Our Opinion: Lawmakers, leave Clean Missouri alone

Missouri lawmakers still are working feverishly to dismantle changes voters made to the state Constitution to clean up politics in Jefferson City.

The House on Monday sent the Senate a proposed constitutional amendment that would erase parts of Clean Missouri, passed by 62 percent of voters last November. Among other things, Clean Missouri:

• Changed the process used to redraw state House and Senate district boundaries every 10 years, after the federal census is finished. It created the post of “nonpartisan state demographer” — to be chosen by the state auditor from applications — to oversee the redistricting process.

• Reduced the limits on campaign contributions that candidates for state Legislature can accept from individuals or groups.

• Limited the gifts state lawmakers and their employees can accept from paid lobbyists to items that cost $5 or less.

• Prohibited lawmakers and their employees from serving as paid lobbyists for a two-year period after the lawmaker leaves office.

• Prohibited political fundraising on state property by candidates for, or members of, the Legislature.

• Required legislative records and proceedings to be open to the public under the Sunshine Law.

Republicans are the driving force behind the attempt to undo voters’ will. For them, the hardest change to swallow is the first — the change to the House/Senate redistricting process.

Their proposed amendment would change the criteria for drawing new legislative districts. It would eliminate the nonpartisan state demographer’s position created by Amendment 1, as well as the requirement that the demographer draw redistricting maps using mathematical formulas based on partisan fairness and competitiveness.

Missouri Rep. Dean Plocher, R-St. Louis County, sponsored the bill, arguing it more closely follows the state Constitution and federal law than Clean Missouri. But he hasn’t shown that Clean Missouri violated either.

Politicians seem to praise voters as being well-informed (especially when voting for them), but ill-informed if they approve something that’s distasteful to them.

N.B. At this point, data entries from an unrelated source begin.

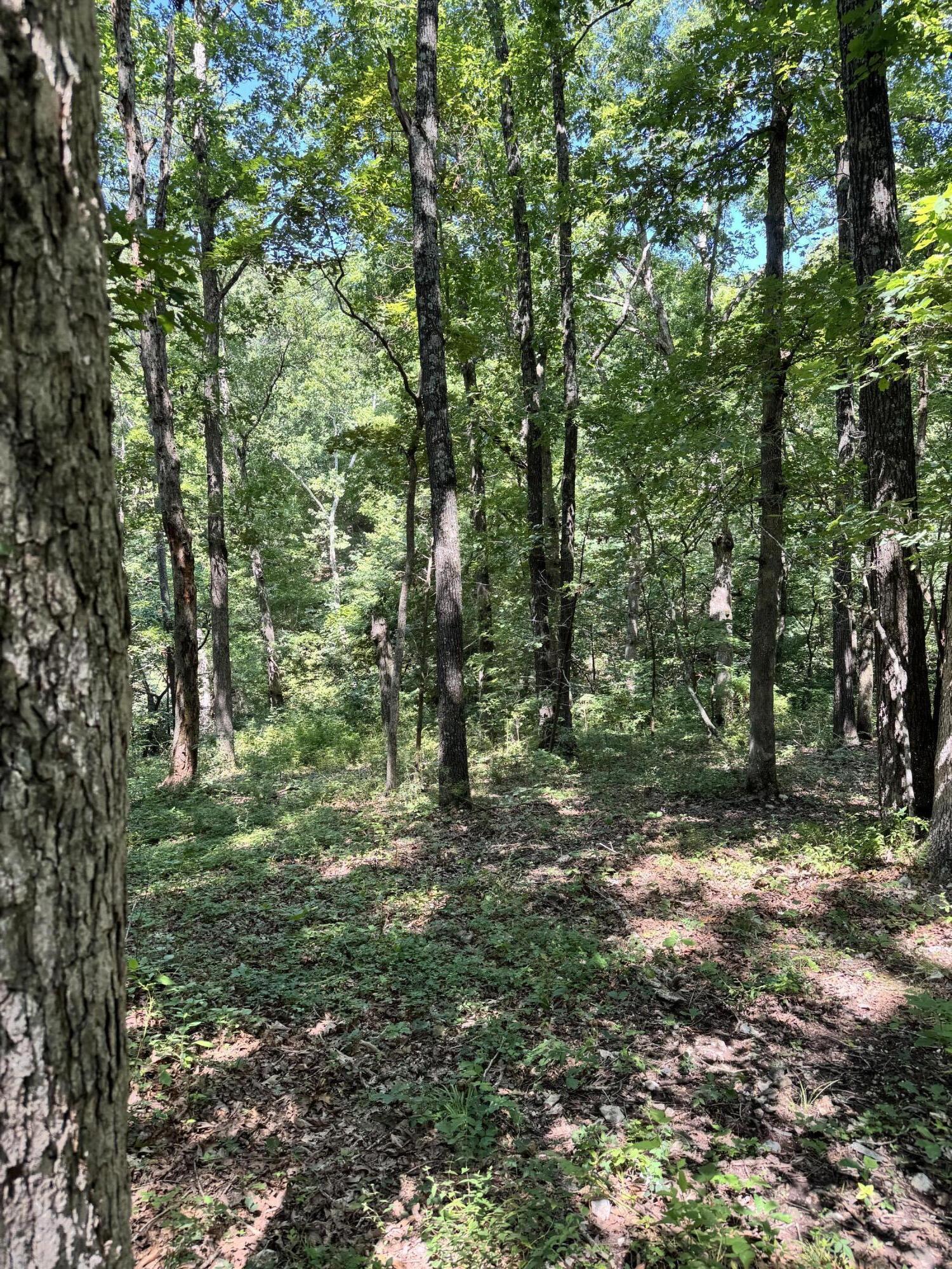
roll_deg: -1.2
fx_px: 880
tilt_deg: -11.0
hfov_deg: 56.8
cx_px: 476
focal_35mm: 24
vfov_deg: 71.6
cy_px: 634
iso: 64
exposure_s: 1/159
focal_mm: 6.76
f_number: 1.78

Plocher has said his “bipartisan committee” will be better than “a single bureaucrat whose appointment will be controlled by a partisan elected official” to draw the maps.

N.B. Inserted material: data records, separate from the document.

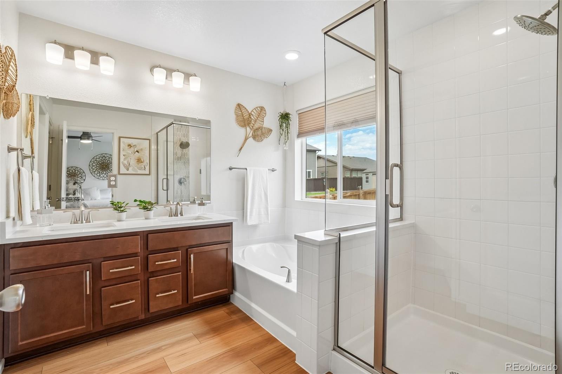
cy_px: 187
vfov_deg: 72.0
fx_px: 258
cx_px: 281
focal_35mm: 16
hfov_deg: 95.0
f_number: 8
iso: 400
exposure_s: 1/100
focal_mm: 11
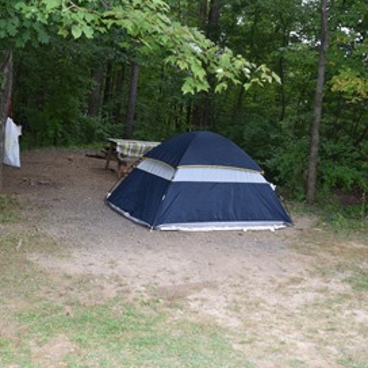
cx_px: 119
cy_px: 186
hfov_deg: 39.5
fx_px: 505
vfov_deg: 40.0
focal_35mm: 42
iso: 360
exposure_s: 1/125
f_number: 5.6
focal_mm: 20
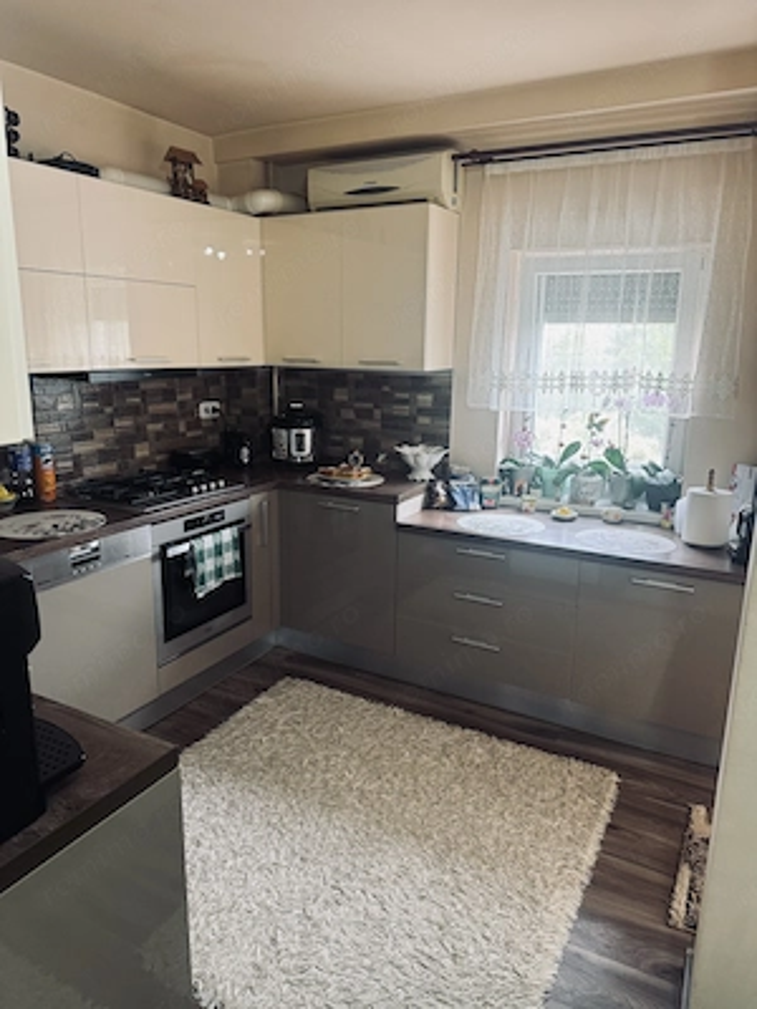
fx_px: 700
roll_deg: -0.5
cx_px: 378
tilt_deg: -12.8
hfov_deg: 56.8
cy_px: 504
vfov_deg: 71.6
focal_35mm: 24
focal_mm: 6.76
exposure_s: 1/50
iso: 160
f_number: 1.78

“This removes the danger of a single redistricting czar under the sway, if not outright control, of one political party or set of special interest,” he said.

But before Clean Missouri, the Constitution required bipartisan commissions to redraw the state legislative districts, with a fall-back to six appeals court judges if the commissions failed to do their work.

For most of the last three decades, the judges — not the commissions — drew the maps, because the commissions didn’t work.

Lawmakers should respect voters’ will and leave Clean Missouri alone.